Biofuels being low emitters of carbon oxides, sulphur dioxide, hydrocarbons and particulates at the consumption point, the transport sector has shown a preference for them. Besides, biofuels are oxygenated compounds having better combustion efficiency and they do not contain harmful additives. Consequently, the environmental burden arising out of their use is minimal. However, with the ongoing efforts to improve petroleum fuel quality and engine designs, these benefits may sooner or later disappear.

The energy security of several countries depends heavily upon the prospects of biofuels development. Greenhouse gas emission is minimal in the case of biofuels and consequently the impact on environment is low.

Market-related issues in the development of biofuels include building the requisite agricultural infrastructure and facilities for transport and storage and putting up processing units or bio-refineries.

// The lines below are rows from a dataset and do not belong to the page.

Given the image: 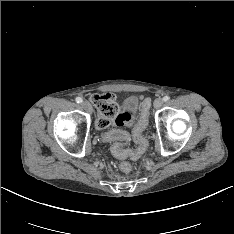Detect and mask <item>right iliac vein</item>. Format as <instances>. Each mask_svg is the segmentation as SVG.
I'll list each match as a JSON object with an SVG mask.
<instances>
[{
    "label": "right iliac vein",
    "mask_w": 234,
    "mask_h": 234,
    "mask_svg": "<svg viewBox=\"0 0 234 234\" xmlns=\"http://www.w3.org/2000/svg\"><path fill=\"white\" fill-rule=\"evenodd\" d=\"M82 107L86 112H89V113L92 112V107L88 101H84L82 103Z\"/></svg>",
    "instance_id": "right-iliac-vein-1"
}]
</instances>
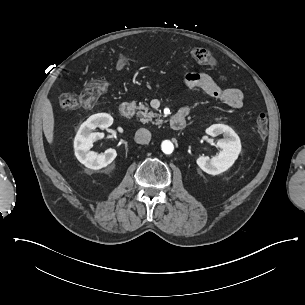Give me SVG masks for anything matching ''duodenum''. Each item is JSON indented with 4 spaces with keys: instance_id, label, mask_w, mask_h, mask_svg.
<instances>
[{
    "instance_id": "1",
    "label": "duodenum",
    "mask_w": 305,
    "mask_h": 305,
    "mask_svg": "<svg viewBox=\"0 0 305 305\" xmlns=\"http://www.w3.org/2000/svg\"><path fill=\"white\" fill-rule=\"evenodd\" d=\"M136 111V106L132 102H124L120 106V114L123 118H131ZM186 114L178 112L170 118V125L175 130H180L185 126Z\"/></svg>"
}]
</instances>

Currently available engine technologies are compatible with biofuel blends. Engine developershave to consider a situation in which biofuels become more and more popular. Educating people on the potential benefits of biofuels and providing incentives for technical upgradation are very important factors in building a stable future for non-conventional energy sources, in which biofuels have a major role to play.

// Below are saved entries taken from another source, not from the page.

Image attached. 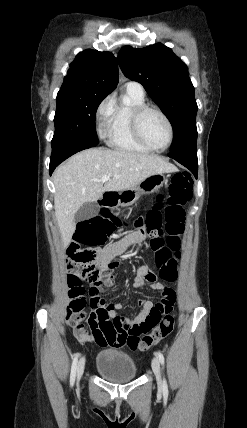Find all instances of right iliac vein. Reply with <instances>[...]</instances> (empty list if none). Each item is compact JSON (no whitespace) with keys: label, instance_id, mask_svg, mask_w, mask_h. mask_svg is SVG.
Here are the masks:
<instances>
[{"label":"right iliac vein","instance_id":"right-iliac-vein-1","mask_svg":"<svg viewBox=\"0 0 247 428\" xmlns=\"http://www.w3.org/2000/svg\"><path fill=\"white\" fill-rule=\"evenodd\" d=\"M85 367V358H82L79 362L78 369H77V381L81 379Z\"/></svg>","mask_w":247,"mask_h":428}]
</instances>
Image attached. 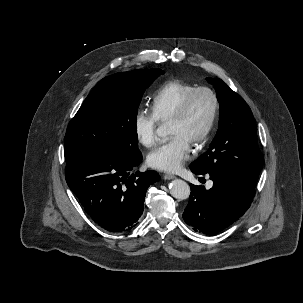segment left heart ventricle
<instances>
[{"mask_svg": "<svg viewBox=\"0 0 303 303\" xmlns=\"http://www.w3.org/2000/svg\"><path fill=\"white\" fill-rule=\"evenodd\" d=\"M212 109L213 101L211 96L206 92L197 94L186 116L180 121L169 122V134L171 136L181 135L191 144H194L206 128Z\"/></svg>", "mask_w": 303, "mask_h": 303, "instance_id": "b2bd125f", "label": "left heart ventricle"}]
</instances>
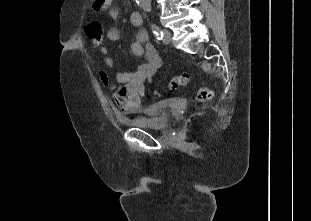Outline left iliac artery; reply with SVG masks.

In the matter of development and transfer of technology for processing biofuels, Brazil is the leader. It has developed in-house expertise for biofuel projects from the concept stage to the implementation stage.

National-level policy support in the long term is essential for the development of biofuel industries. The 17th chapter reviews the biofuels policies of certain countries. These relate to sustainable production, blending with fossil fuels, quality criteria for products, technology transfer and emission characteristics.

The book dwells on the necessity to develop global technical standards to guarantee consumers confidence in the sustainability of biofuels. It lists out recommendations and prescriptions for decision-makers in developing biofuel markets, speeding up a transition to next-generation technologies, protecting resource bases, facilitating sustainable global trade in biofuels and distributing the benefits equitably.

It provides details of countrywide studies on use of biofuels for transportation in China, India, Tanzania, Brazil and Germany.

The book is contains a wealth of information on a sustainable solution to the growing energy needs of nations and, therefore, is a must read for policy-planners in governments, energy developers, environment strategists, researchers and students.

Dr. M.P. Sukumaran Nair, Special Secretary to the Chief Minister of Kerala, was earlier the Managing Director of Travancore Cochin Chemicals.